SUPPLIED TEXT:
──────────

Website banner
Website logo

Fast Customization of Log Messages

Avatar of author
arookas

Treating an integer as its individual bits is useful for manipulating a vector of booleans⧉, a trick known as bit flags or bit fields.

Generally when this is done, the integer is used solely for this purpose and bit fields are masked out, checked, and updated individually. However, there are still uses for reinterpreting the integer as its whole numerical value. I will go over a practical example.

Premise

One might have a logging API with options to customize the output: flags to include source line, file, severity, etc. Different configurations might look like:

// file, line row, message
"parse.cpp(8): null argument\n"
// severity, message
"warning: implicit cast is lossy\n"
// file, severity, code, message
"math.cpp: error 4015: division by zero\n"

It is useful to list out the settings we want. Here are the ones I will use:

Bit Usage
00001 File name
00010 Line number
00100 Row number
01000 Severity
10000 Warning/error code

We will try to implement this flexible logging schema ourselves, with the settings being a single unsigned integer whose bits are treated as the flags listed above. Imagine a report structure with the incoming data and corresponding flag enumeration:

struct Report {
  std::string Message;
  std::string FileName;
  std::string Severity;
  int         LineNumber;
  int         RowNumber;
  int         Code;
  int         Flags;
};

enum Flag {
  FileName   = 0x01,
  LineNumber = 0x02,
  RowNumber  = 0x04,
  Severity   = 0x08,
  Code       = 0x10,
};

First Attempt

An ad hoc implementation would look something like using C++'s std::stringstream and std::cout or C#'s StringBuilder class. Control statements and conditions would be used to build segments of the final message.

Start with the first setting listed, file name:

if (report.Flags & Flag::FileName) {
  std::cout << report.FileName;
  std::cout << ": ";
}

std::cout << report.Message << "\n";

// possible output:
// "foo.cpp: hello world\n"

Looks alright. Now, try to integrate line/row numbers:

if (report.Flags & Flag::FileName) {
  std::cout << report.FileName;
  std::cout << ": ";
}

std::cout << "(";

if (report.Flags & Flag::LineNumber) {
  std::cout << report.LineNumber;
  std::cout << ",";
}

if (report.Flags & Flag::RowNumber) {
  std::cout << report.RowNumber;
}

std::cout << "): ";
std::cout << report.Message << "\n";

// possible output:
// "foo.cpp: (0,0): hello world\n"

──────────

DATA TO USE:

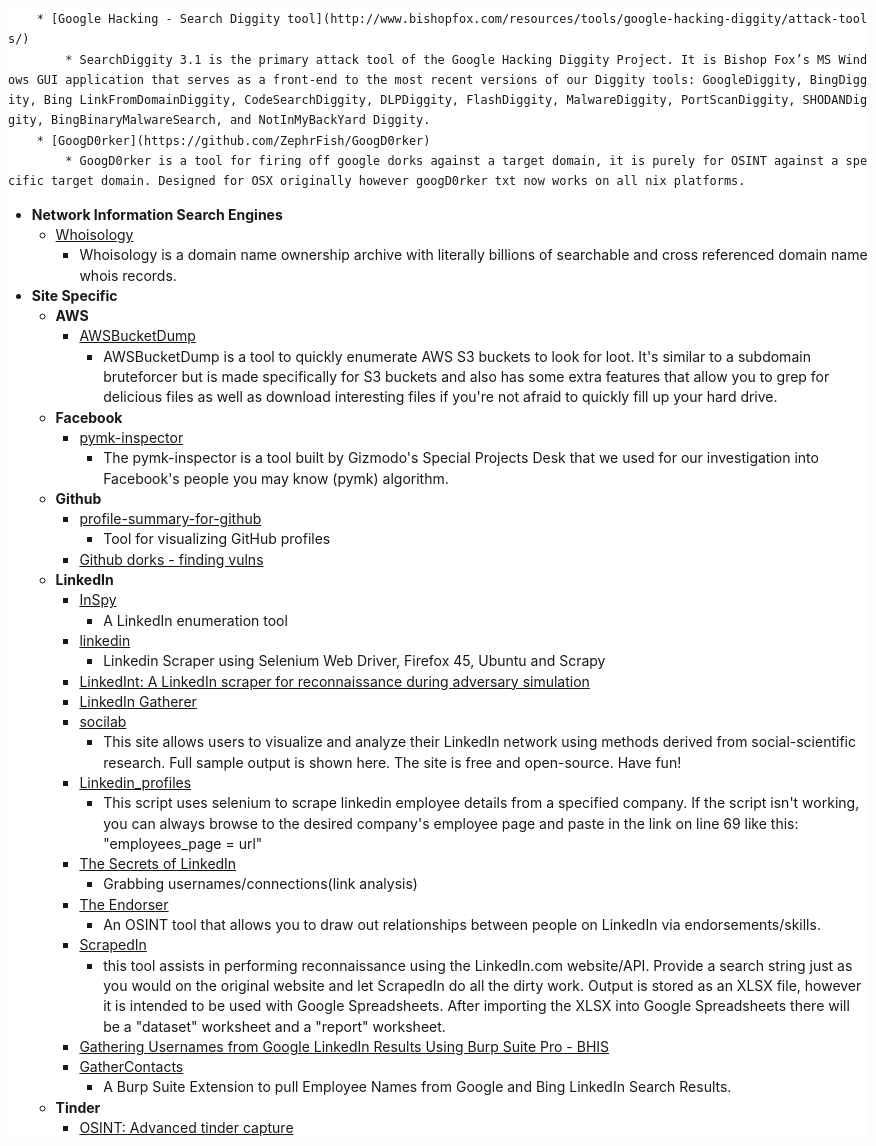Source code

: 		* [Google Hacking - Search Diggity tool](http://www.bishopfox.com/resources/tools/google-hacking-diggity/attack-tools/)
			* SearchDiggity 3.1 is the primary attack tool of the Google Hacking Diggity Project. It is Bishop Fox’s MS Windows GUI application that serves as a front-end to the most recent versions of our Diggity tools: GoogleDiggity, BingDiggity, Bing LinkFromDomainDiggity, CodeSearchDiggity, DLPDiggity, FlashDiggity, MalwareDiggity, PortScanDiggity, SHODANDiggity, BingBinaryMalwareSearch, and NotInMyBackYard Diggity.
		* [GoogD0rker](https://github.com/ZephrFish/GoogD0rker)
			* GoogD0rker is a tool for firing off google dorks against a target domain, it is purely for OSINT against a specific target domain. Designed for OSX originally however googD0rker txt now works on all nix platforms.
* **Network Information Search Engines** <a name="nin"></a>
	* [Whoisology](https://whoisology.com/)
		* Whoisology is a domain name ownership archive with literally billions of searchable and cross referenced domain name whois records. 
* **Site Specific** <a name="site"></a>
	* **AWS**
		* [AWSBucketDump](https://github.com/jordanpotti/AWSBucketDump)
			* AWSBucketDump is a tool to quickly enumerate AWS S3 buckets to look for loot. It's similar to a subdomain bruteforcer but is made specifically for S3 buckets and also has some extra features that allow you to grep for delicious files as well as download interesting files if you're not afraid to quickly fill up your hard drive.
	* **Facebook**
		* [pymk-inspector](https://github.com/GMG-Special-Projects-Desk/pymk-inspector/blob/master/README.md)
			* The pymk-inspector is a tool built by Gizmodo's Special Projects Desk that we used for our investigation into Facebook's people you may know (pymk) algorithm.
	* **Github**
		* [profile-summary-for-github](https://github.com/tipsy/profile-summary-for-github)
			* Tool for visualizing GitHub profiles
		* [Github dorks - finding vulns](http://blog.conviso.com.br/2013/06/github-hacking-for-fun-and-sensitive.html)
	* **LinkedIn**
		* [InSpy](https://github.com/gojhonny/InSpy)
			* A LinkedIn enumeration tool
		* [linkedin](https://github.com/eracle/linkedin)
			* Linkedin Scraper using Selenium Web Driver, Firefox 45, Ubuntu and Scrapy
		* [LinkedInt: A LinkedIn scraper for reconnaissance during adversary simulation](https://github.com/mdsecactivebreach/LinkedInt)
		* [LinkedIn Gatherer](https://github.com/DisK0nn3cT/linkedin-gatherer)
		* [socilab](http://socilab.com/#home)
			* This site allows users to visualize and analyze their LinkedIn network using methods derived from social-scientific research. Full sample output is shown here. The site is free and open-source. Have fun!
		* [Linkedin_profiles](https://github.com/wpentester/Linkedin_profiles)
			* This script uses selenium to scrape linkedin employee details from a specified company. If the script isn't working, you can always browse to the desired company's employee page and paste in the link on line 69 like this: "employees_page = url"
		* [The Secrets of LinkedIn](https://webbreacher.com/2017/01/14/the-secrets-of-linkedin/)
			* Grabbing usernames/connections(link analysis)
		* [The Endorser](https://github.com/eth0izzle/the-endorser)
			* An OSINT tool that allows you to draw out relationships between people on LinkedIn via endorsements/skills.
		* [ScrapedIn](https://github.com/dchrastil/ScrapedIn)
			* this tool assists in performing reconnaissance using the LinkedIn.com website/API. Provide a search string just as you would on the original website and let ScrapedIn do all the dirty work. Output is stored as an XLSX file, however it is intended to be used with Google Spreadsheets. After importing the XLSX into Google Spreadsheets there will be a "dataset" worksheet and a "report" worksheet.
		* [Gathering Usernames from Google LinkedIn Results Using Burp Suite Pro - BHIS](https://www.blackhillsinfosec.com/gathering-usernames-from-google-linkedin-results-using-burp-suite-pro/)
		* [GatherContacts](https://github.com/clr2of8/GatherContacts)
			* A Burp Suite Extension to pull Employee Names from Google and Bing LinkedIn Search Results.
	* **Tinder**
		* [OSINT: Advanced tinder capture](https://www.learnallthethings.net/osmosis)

──────────

PROBLEM 1: Reproduce the passage of the log messages article starting at "First Attempt" and ending at "the final message.".
PROBLEM 2: List every line of the records that contains the word "attack", matching case exactly.

PROBLEM SOLUTION 1:
First Attempt

An ad hoc implementation would look something like using C++'s std::stringstream and std::cout or C#'s StringBuilder class. Control statements and conditions would be used to build segments of the final message.

PROBLEM SOLUTION 2:
: 		* [Google Hacking - Search Diggity tool](http://www.bishopfox.com/resources/tools/google-hacking-diggity/attack-tools/)
			* SearchDiggity 3.1 is the primary attack tool of the Google Hacking Diggity Project. It is Bishop Fox’s MS Windows GUI application that serves as a front-end to the most recent versions of our Diggity tools: GoogleDiggity, BingDiggity, Bing LinkFromDomainDiggity, CodeSearchDiggity, DLPDiggity, FlashDiggity, MalwareDiggity, PortScanDiggity, SHODANDiggity, BingBinaryMalwareSearch, and NotInMyBackYard Diggity.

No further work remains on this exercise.